Exercise directions :: Copy the lines below word for word, but omit the pictures.

Dataset extract ::
>>

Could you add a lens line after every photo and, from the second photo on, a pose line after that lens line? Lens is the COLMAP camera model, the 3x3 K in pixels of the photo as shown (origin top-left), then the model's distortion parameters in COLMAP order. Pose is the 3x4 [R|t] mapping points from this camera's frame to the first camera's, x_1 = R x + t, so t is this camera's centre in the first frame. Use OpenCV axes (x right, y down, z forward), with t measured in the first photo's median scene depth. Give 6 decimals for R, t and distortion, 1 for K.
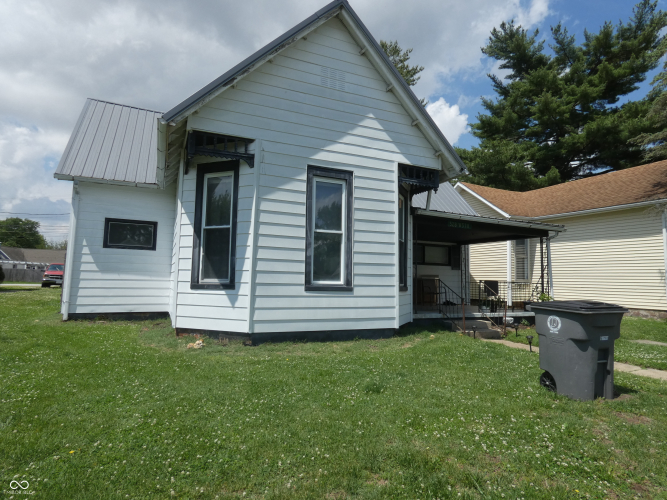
lens RADIAL K [[408.1, 0, 338.4], [0, 408.1, 251.9], [0, 0, 1]] dist [-0.002468, -0.004953]
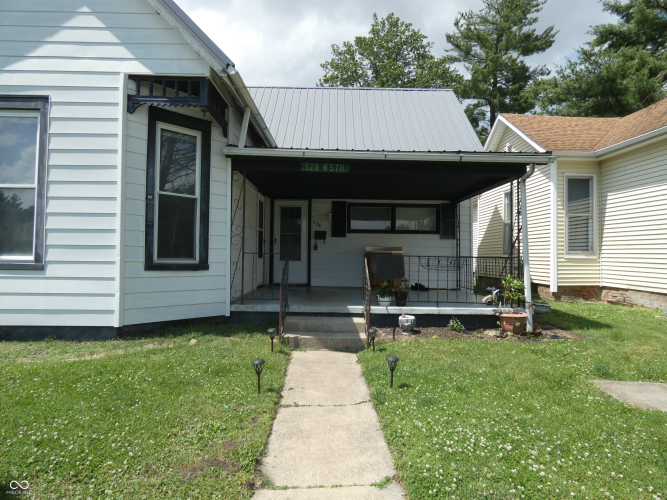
lens RADIAL K [[408.1, 0, 333.1], [0, 408.1, 243.4], [0, 0, 1]] dist [-0.002468, -0.004953]
pose [[0.918446, -0.019542, -0.395064, 0.722260], [0.034392, 0.998942, 0.030543, 0.044528], [0.394049, -0.041640, 0.918146, 0.539032]]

<<

Response ::
Could you add a lens line after every photo and, from the second photo on, a pose line after that lens line? Lens is the COLMAP camera model, the 3x3 K in pixels of the photo as shown (origin top-left), then the model's distortion parameters in COLMAP order. Pose is the 3x4 [R|t] mapping points from this camera's frame to the first camera's, x_1 = R x + t, so t is this camera's centre in the first frame. Use OpenCV axes (x right, y down, z forward), with t measured in the first photo's median scene depth. Give 6 decimals for R, t and distortion, 1 for K.
lens RADIAL K [[408.1, 0, 338.4], [0, 408.1, 251.9], [0, 0, 1]] dist [-0.002468, -0.004953]
lens RADIAL K [[408.1, 0, 333.1], [0, 408.1, 243.4], [0, 0, 1]] dist [-0.002468, -0.004953]
pose [[0.918446, -0.019542, -0.395064, 0.722260], [0.034392, 0.998942, 0.030543, 0.044528], [0.394049, -0.041640, 0.918146, 0.539032]]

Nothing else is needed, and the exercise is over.